### Provided text:
>>>
VIM thesaurus file
Asked Answered
W

3

10

I have been poking around for a good solution for a vim thesaurus. The capability is built-in, obviously, but the file everyone seems to use is the mthesaur.txt. While it 'works' in the sense that the commands in insert mode bring up a list, it seems to me the results are programatically correct but not super useful. The vim online thesaurus plugin works very well, but the latency over the wire and necessity of using a split for the returned buffer is less than ideal. Anyone have an opinion about this?

Wilsey answered 31/10, 2015 at 15:47 Comment(0)
F
7

I have written a plugin that can address the two issues you raised here.

Multi-language Thesaurus Query plugin for Vim

It improves the using experience in two regards: more sensible synonym choosing mechanism; and better and more flexible synonym source(s).

Thesaurus_query.vim screen cast

By default, the plugin uses vim's messagebox for candidate display, with each synonym labeled by a number. And it let user choose the suitable one to replace the word under cursor by typing in its number. It works similar to vim's default spell correction prompt. And drastically reduced the operation time for choosing proper synonym from a long list of candidates.

To improve the quality of synonym candidates, multiple query backends were used. For English user, two are note worthy.
<<<
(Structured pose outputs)
>>>
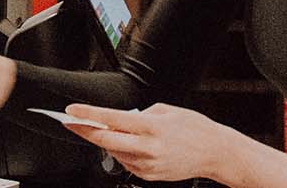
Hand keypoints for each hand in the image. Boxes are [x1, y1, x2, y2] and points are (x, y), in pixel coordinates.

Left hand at [63, 103, 243, 182]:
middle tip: (71, 124)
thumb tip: (122, 119)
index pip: (111, 119)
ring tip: (118, 131)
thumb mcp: (169, 111)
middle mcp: (147, 147)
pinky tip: (134, 145)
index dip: (88, 115)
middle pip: (105, 140)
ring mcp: (147, 164)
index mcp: (151, 126)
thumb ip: (142, 113)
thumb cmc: (196, 129)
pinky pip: (126, 162)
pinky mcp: (149, 175)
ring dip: (108, 141)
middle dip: (84, 131)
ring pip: (114, 152)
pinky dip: (124, 152)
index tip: (72, 111)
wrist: (215, 153)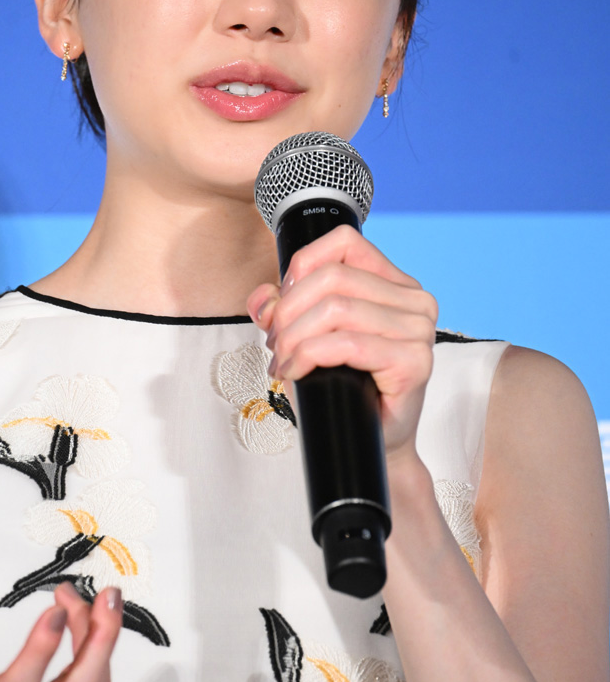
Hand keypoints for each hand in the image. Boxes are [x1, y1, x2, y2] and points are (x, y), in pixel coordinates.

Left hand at [247, 225, 437, 459]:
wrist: (375, 439)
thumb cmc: (347, 387)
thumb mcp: (309, 336)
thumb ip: (285, 308)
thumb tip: (263, 298)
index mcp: (396, 283)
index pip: (344, 242)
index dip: (302, 266)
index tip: (283, 302)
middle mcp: (415, 300)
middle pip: (332, 277)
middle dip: (289, 310)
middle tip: (276, 343)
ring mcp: (419, 330)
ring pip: (336, 308)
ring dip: (295, 337)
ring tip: (284, 361)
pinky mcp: (414, 362)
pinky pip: (347, 344)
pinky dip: (309, 356)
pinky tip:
<<<
### Exercise prompt:
Decide whether each statement below agrees with the Vim thesaurus thread, answering yes or no and quoting the words from the thread that settle it.
1. By default, the plugin shows its synonym candidates in vim's messagebox, each labeled by a number.
2. The asker considers the need to use a split for the returned buffer acceptable.
3. For English users, three query backends are singled out as noteworthy.

### Answer:
1. Yes: "By default, the plugin uses vim's messagebox for candidate display, with each synonym labeled by a number."
2. No: "the latency over the wire and necessity of using a split for the returned buffer is less than ideal."
3. No: "For English user, two are note worthy."